TORONTO (Reuters) - Canada’s main stock index tumbled as much as 2 percent on Tuesday as bearish U.S. corporate forecasts and a credit downgrade of five Spanish regions sent resource and financial stocks sharply lower and revived distress over the global economy.
Energy stocks, which had been hit hard on Monday, fell 1.97 percent. Suncor Energy, one of the most heavily weighted decliners, dropped 2.16 percent to C$32.66. Canadian Natural Resources fell 3.7 percent to C$29.64.
Financial stocks, led by the Royal Bank of Canada, fell 1.3 percent, in sympathy with U.S. bank stocks.
“The market is very skittish ... fear of what’s going on worldwide,” said Irwin Michael, portfolio manager at ABC Funds.
“We all know the economy appears to be scratching bottom, and slowly but surely moving up, but people are concerned about earnings per share.”
Soft earnings outlooks from major U.S. companies like DuPont, 3M fueled worries over the economic health the United States, Canada’s largest trading partner.
Sixty-three percent of the S&P 500 companies that have reported quarterly results so far have missed analysts’ expectations for revenue. By contrast, since 1994 an average of 62 percent of companies have exceeded estimates. Over the past four quarters, 55 percent of companies have beaten.
“It’s a pretty ugly day. Just about everything that could go wrong is going wrong,” said John Kinsey, portfolio manager at Caldwell Securities Ltd.
The Toronto Stock Exchange’s S&P/TSX composite index closed down 1.43 percent, or 177.70 points, at 12,225.84. It had fallen as much as 2.12 percent to 12,141.19 earlier in the day.
ABC Funds’ Michael said the market was due for some correction.
“I’m not sure where it bottoms, but eventually ... it will work its way up toward year end. We expect the market to close higher than where it is today by year end,” he said.
All 10 of the TSX index’s 10 main groups were negative, with half down 1 percent or more. Volumes were not hefty, however, as uncertainty kept investors side-lined.
“It doesn’t take very much to move a stock up or down,” Michael said.
Lower oil prices weighed on energy shares as investors focused on the fragile world economy and its impact on demand for oil, copper and other commodities.
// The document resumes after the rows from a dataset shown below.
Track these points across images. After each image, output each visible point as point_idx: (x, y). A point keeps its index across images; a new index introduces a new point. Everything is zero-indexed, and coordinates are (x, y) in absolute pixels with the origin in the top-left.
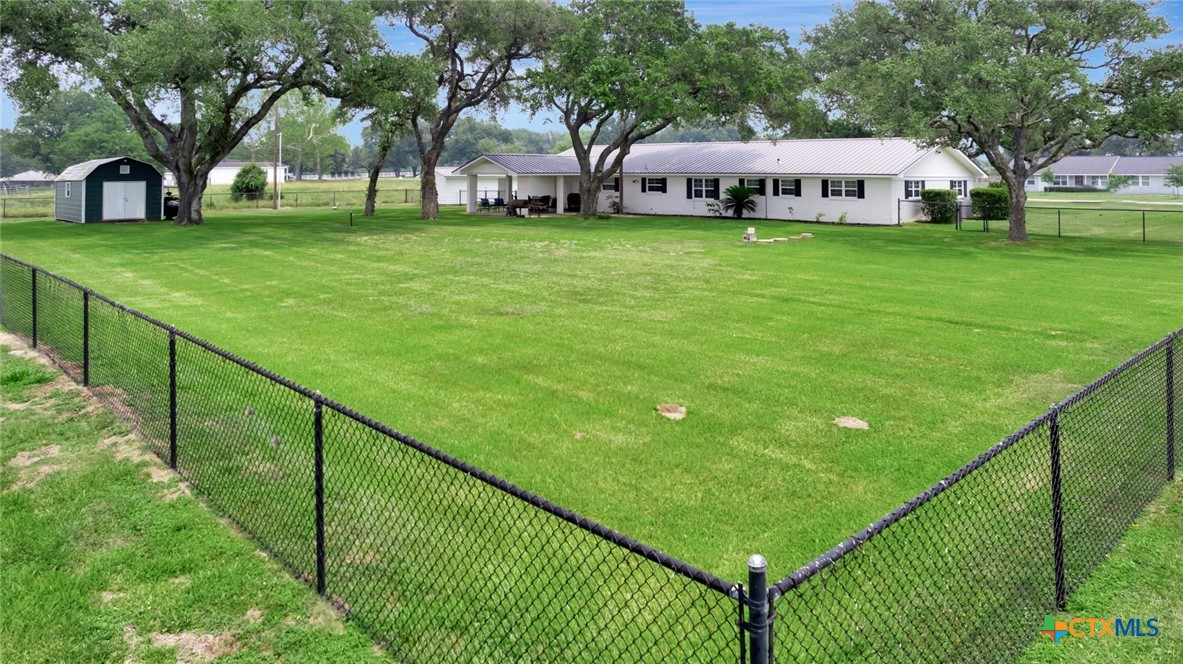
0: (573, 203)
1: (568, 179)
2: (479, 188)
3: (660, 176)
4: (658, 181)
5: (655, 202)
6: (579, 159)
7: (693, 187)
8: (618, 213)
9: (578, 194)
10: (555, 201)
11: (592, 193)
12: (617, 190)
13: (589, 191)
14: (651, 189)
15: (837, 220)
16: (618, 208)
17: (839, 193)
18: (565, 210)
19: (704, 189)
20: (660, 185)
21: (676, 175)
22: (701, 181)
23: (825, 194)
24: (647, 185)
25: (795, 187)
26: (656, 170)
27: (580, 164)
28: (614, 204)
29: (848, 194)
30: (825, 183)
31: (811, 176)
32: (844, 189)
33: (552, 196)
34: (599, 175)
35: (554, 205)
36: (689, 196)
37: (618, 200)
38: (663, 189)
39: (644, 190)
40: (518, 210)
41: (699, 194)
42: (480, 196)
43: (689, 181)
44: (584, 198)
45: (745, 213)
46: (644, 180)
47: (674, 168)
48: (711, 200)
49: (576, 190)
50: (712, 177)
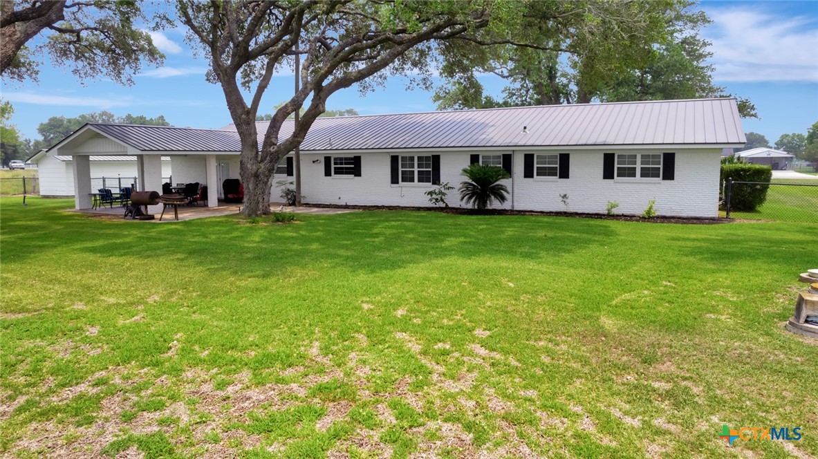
0: (232, 192)
1: (223, 160)
2: (92, 176)
3: (351, 154)
4: (348, 160)
5: (345, 190)
6: (238, 125)
7: (399, 169)
8: (293, 204)
9: (237, 180)
10: (205, 189)
11: (262, 180)
12: (290, 173)
13: (256, 176)
14: (338, 171)
15: (641, 211)
16: (294, 199)
17: (631, 172)
18: (220, 201)
19: (416, 170)
20: (351, 166)
21: (376, 151)
22: (412, 159)
23: (608, 174)
24: (333, 166)
25: (562, 165)
26: (344, 146)
27: (240, 133)
28: (288, 192)
29: (646, 173)
30: (609, 159)
31: (586, 149)
32: (638, 167)
33: (202, 182)
34: (272, 149)
35: (204, 196)
36: (394, 180)
37: (293, 187)
38: (357, 171)
39: (328, 173)
40: (143, 208)
41: (408, 178)
42: (96, 188)
43: (394, 160)
44: (249, 186)
45: (495, 204)
46: (327, 160)
47: (371, 143)
48: (429, 186)
49: (235, 174)
50: (429, 153)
The sector extended losses from Monday after Canada’s decision over the weekend to block Malaysian state oil firm Petronas’s C$5.17 billion ($5.21 billion) bid for Progress Energy Resources Corp. The surprising outcome raised concerns the government might also veto state-owned Chinese company CNOOC’s C$15.1 billion takeover bid for oil producer Nexen Inc.
The Toronto index’s resource sectors also tracked bullion and copper prices, which both hit six-week lows.
The index’s materials group, home to miners, slid 2.09 percent. Goldcorp Inc was down 2.6 percent at C$42.25.
Weakness in U.S. bank shares has spilled over to Canadian banks, said Kinsey, noting that Canadian bank stocks “were due for a correction. Maybe this is it.”
Royal Bank of Canada, which said on Tuesday it agreed to buy the Canadian auto finance and deposit business of Ally Financial for $4.1 billion, dropped 1.83 percent to C$56.94.
Toronto-Dominion Bank was down 1 percent at C$82.09. The bank agreed to buy Target Corp’s credit card portfolio.
The financial, energy and materials groups make up roughly 75 percent of the index.
Canadian National Railway was down 0.9 percent, at C$86.29. The rail operator posted a modest increase in quarterly profit on Monday as revenues climbed for all its business segments, and affirmed its full-year forecast despite its caution over the economy.
Tourmaline Oil was one of the few gainers, finishing the session up 2.87 percent at C$32.61. The company, on which one analyst raised the price target, said it will buy privately held oil and gas producer Huron Energy Corp in an all-share deal valued at about C$258 million ($259.7 million) to expand its presence in the Montney shale region in British Columbia.